Après quatre années de tension diplomatique, l’Espagne et l’Algérie ont annoncé en 2023 la normalisation de leurs relations. Un revirement qui interpelle : comment deux pays voisins, séparés par moins de 15 kilomètres au détroit de Gibraltar, ont-ils pu geler leurs échanges sur une question apparemment régionale ? Et surtout, qu’est-ce qui explique ce dégel soudain ?
Le Sahara occidental : un cristal de tensions
Au cœur du différend : la position de Madrid face au conflit du Sahara occidental. Pendant des années, l’Espagne a maintenu une posture équilibrée, refusant de reconnaître explicitement la souveraineté marocaine sur ce territoire disputé. L’Algérie, soutenant historiquement le Polisario (Front populaire de libération de la Saguia el-Hamra et du Rio de Oro), a réagi en 2022 en gélant les relations bilatérales et les échanges commerciaux avec Madrid.
Pourtant, selon les déclarations officielles, la position espagnole sur le Sahara occidental n’a pas changé de manière formelle. Madrid ne s’est pas ralliée à la reconnaissance marocaine. C’est ce paradoxe qui soulève des questions : qu’est-ce qui justifie vraiment cette normalisation ?
Des raisons bien terrestres : énergie, commerce et stabilité
Au-delà des communiqués diplomatiques, plusieurs facteurs objectifs éclairent ce revirement. D’abord, l’enjeu énergétique. L’Algérie est un fournisseur crucial de gaz naturel pour l’Europe, particulièrement depuis la crise ukrainienne de 2022. Pour l’Espagne, dépendante des importations algériennes, le conflit représentait un risque d’approvisionnement stratégique inacceptable.
Ensuite, les échanges commerciaux et humains. Des milliers de citoyens algériens vivent en Espagne, des milliers d’Espagnols travaillent en Algérie. Les ruptures diplomatiques causent des préjudices concrets à ces populations.
Enfin, la stabilité régionale. Une Méditerranée occidentale apaisée intéresse tous les acteurs : l’Union européenne, le Maroc lui-même (intéressé par la paix régionale), et les pays de l’Afrique de l’Ouest qui dépendent de corridors commerciaux stables.

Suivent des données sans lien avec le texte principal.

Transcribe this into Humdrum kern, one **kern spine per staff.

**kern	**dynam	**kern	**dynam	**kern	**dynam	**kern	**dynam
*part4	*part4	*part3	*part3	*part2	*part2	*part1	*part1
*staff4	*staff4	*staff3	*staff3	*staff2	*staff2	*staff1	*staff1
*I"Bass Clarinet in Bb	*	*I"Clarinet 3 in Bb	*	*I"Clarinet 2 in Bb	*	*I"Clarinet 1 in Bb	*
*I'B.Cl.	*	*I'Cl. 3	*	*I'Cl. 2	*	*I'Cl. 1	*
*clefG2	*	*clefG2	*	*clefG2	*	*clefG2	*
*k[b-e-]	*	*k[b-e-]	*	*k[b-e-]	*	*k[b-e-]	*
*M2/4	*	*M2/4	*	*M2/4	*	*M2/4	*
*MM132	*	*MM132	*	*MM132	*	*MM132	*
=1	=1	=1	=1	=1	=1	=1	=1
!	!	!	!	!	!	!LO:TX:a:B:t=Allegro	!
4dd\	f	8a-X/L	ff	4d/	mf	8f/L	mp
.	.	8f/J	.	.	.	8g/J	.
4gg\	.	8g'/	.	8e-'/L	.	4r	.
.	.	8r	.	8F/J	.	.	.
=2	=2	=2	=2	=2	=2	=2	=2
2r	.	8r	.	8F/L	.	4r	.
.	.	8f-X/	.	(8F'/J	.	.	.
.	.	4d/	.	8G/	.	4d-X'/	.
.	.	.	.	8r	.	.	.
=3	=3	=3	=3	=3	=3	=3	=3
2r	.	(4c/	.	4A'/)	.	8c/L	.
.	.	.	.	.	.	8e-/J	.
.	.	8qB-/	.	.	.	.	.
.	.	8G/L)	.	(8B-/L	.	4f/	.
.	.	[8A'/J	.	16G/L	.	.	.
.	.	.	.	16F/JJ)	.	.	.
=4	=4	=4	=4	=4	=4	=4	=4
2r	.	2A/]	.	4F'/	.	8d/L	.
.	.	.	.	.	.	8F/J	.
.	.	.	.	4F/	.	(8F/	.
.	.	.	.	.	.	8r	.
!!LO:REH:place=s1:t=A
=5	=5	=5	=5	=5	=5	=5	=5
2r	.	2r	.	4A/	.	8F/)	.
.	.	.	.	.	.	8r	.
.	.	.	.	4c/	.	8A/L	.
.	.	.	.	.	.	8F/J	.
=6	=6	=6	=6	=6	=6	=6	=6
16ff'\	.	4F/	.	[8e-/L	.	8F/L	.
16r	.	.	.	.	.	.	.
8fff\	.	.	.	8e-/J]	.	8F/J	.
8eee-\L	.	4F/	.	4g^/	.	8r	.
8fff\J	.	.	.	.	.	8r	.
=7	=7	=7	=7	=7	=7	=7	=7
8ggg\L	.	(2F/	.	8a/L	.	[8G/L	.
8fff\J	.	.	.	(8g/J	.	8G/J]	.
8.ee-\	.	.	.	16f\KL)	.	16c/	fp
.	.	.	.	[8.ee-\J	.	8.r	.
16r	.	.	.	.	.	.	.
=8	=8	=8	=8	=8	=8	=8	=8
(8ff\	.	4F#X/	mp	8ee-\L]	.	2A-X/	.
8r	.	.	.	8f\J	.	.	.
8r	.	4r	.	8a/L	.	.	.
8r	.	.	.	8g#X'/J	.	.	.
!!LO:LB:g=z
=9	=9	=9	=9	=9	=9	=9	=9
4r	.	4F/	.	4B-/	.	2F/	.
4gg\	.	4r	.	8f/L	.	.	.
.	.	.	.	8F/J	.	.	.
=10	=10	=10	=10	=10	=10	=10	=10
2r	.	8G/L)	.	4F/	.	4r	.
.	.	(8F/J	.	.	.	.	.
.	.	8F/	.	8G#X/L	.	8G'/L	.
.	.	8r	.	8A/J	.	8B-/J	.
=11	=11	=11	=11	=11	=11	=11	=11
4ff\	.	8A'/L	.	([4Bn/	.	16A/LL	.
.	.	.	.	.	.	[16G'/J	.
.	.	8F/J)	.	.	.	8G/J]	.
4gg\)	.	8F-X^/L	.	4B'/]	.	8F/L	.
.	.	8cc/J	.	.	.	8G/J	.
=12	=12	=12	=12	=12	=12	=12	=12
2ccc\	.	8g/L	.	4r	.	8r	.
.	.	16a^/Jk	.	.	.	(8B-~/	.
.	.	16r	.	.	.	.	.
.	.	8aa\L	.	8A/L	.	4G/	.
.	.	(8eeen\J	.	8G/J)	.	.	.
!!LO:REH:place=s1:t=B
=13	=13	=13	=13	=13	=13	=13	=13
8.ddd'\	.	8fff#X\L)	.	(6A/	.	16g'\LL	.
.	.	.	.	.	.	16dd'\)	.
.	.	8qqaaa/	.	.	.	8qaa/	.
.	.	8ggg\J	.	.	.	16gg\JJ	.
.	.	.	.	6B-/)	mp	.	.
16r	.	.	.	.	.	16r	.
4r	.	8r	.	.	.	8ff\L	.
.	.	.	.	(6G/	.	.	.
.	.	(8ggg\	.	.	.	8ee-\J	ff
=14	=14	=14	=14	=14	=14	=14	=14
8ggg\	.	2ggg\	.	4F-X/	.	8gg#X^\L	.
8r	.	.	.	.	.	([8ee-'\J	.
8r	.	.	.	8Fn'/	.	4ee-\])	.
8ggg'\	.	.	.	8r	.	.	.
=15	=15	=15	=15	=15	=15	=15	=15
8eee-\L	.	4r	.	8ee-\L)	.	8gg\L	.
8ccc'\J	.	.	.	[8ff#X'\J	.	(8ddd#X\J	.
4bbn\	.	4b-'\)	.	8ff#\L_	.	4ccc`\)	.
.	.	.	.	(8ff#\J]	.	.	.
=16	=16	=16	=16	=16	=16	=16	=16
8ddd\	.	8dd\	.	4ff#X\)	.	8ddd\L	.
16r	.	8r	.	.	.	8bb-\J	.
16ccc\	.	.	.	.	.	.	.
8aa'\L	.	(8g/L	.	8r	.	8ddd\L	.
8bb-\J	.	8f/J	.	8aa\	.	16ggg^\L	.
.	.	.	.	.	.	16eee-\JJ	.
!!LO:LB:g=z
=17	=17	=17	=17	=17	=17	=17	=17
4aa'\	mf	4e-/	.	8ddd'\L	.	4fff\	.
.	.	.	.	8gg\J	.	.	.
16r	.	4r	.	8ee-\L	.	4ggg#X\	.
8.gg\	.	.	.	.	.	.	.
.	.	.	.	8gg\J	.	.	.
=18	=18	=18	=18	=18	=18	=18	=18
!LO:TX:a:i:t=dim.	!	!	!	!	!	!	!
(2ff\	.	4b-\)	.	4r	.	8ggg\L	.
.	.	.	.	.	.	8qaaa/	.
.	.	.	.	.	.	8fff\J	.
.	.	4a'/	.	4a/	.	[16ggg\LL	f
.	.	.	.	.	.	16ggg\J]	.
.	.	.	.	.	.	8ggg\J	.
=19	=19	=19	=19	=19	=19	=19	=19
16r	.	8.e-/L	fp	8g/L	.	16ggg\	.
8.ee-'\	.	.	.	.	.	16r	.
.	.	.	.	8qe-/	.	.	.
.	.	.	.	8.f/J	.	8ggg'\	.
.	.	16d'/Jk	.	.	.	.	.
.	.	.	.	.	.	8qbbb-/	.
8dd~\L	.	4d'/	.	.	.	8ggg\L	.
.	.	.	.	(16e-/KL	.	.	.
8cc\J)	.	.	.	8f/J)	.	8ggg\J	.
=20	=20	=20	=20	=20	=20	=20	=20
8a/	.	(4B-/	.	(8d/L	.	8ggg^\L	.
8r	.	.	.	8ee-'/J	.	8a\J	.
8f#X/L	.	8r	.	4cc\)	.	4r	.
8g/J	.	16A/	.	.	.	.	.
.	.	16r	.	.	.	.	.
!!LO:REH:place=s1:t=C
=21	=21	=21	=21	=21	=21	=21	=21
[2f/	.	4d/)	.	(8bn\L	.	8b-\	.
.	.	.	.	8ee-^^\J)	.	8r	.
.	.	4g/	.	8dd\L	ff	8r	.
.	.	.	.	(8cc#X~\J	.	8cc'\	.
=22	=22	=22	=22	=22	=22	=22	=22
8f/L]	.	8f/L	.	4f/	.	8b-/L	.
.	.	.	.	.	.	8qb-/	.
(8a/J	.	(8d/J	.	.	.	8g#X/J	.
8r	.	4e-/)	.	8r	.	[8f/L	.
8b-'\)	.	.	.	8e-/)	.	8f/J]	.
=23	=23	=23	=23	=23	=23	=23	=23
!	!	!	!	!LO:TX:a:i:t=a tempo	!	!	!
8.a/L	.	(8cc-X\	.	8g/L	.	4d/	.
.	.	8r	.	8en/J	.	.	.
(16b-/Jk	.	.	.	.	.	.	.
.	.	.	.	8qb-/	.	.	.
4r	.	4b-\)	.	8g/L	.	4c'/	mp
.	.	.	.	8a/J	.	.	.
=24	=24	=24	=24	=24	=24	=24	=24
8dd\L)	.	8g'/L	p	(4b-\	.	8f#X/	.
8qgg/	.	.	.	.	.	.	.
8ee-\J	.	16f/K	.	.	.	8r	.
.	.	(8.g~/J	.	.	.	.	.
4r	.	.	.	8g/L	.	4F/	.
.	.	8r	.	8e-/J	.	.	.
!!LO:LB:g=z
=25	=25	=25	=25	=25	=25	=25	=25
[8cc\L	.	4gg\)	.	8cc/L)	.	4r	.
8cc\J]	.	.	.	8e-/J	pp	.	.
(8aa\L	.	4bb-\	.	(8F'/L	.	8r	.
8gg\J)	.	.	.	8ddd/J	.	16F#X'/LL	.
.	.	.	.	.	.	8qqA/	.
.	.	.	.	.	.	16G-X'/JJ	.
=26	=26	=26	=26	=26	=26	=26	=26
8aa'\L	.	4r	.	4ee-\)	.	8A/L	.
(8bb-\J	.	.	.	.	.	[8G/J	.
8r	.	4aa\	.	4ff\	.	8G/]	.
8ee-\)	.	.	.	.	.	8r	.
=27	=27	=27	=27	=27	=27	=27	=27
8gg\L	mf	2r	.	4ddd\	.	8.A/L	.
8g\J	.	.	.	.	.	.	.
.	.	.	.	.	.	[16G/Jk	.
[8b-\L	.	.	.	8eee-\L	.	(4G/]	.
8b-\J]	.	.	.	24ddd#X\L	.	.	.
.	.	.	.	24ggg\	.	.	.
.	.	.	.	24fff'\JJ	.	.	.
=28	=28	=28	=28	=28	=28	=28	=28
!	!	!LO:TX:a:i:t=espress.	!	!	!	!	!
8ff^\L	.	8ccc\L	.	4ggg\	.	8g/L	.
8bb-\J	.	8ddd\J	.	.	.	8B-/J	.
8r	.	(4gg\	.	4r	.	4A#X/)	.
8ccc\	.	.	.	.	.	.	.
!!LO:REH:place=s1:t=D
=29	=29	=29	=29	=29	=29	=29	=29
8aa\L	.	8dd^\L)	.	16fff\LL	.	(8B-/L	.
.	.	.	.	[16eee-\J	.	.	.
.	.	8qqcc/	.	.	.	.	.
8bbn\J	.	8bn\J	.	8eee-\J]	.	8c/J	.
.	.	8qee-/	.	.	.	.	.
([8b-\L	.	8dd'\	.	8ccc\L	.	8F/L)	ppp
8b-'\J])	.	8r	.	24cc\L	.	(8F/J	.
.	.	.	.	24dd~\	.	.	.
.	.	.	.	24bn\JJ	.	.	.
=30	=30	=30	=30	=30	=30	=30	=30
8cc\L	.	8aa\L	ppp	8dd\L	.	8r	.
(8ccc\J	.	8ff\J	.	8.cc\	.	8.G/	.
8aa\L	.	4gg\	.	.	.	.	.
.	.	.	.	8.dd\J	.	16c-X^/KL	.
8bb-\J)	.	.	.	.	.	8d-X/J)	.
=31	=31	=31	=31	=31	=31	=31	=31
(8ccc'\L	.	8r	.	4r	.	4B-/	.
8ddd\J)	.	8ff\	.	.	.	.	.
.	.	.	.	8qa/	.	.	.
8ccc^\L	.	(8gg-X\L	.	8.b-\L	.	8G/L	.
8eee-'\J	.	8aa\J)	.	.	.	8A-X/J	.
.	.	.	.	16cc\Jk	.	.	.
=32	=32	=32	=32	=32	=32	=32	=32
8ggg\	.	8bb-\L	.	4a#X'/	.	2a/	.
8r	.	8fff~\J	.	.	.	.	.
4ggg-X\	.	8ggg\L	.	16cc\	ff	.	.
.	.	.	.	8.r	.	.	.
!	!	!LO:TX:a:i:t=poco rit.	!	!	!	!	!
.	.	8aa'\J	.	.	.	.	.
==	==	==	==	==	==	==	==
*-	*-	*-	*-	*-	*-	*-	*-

Implications pour l’intégration régionale africaine
Cette réconciliation hispano-algérienne s’inscrit dans une dynamique plus large de réorganisation des équilibres en Afrique du Nord et en Afrique de l’Ouest. L’Union africaine, basée à Addis-Abeba, plaide depuis des années pour une résolution du conflit du Sahara occidental. Une détente Madrid-Alger pourrait créer les conditions d’un dialogue plus large dans la région.
Pour la Guinée et l’Afrique de l’Ouest, les enjeux sont indirects mais réels. Une Méditerranée plus stable favorise les investissements, les flux commerciaux et la mobilité des personnes. La Communauté économique des États de l’Afrique de l’Ouest (CEDEAO), dont la Guinée est membre, s’appuie sur des routes maritimes et terrestres sécurisées.
Les zones d’ombre persistent
Reste que cette normalisation officielle ne résout pas le fond du problème : le statut du Sahara occidental demeure contesté. L’Algérie affirme que sa position pro-Polisario n’a pas changé. Madrid maintient une « neutralité constructive ». Cette ambiguïté peut sembler fragile, mais elle représente peut-être le seul compromis possible dans l’immédiat : sauver la relation bilatérale en évitant une victoire symbolique totale pour l’un ou l’autre camp.
Ce que « cache » vraiment cette réconciliation, c’est le pragmatisme : deux nations ont choisi de privilégier leurs intérêts immédiats — énergie, commerce, sécurité — sur une question éminemment politique. Un choix que d’autres acteurs régionaux comprendront très bien.